■ Required action ■
What you write should match, word for word, the lines from the one containing "DI ROLLING STONE IT" through the end of the data, with no pictures.

(Beginning of Records provided)

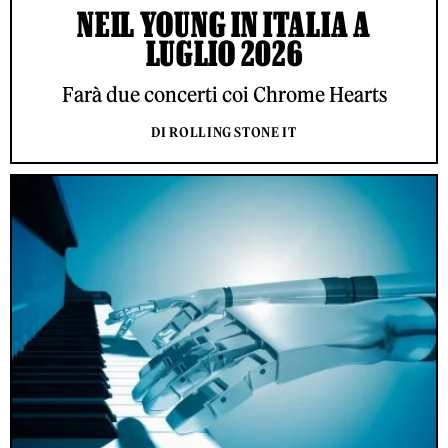
NEIL YOUNG IN ITALIA A
LUGLIO 2026
Farà due concerti coi Chrome Hearts
DI ROLLING STONE IT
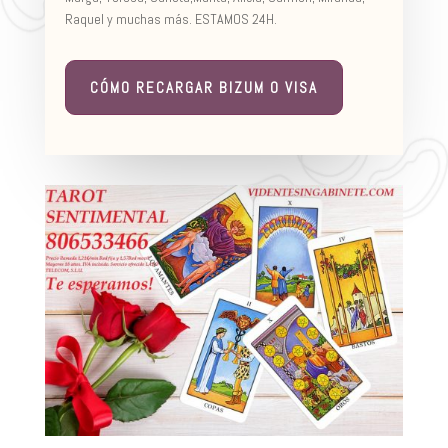
Raquel y muchas más. ESTAMOS 24H.
CÓMO RECARGAR BIZUM O VISA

(End of Records provided)

■ Answer area ■
DI ROLLING STONE IT
Raquel y muchas más. ESTAMOS 24H.
CÓMO RECARGAR BIZUM O VISA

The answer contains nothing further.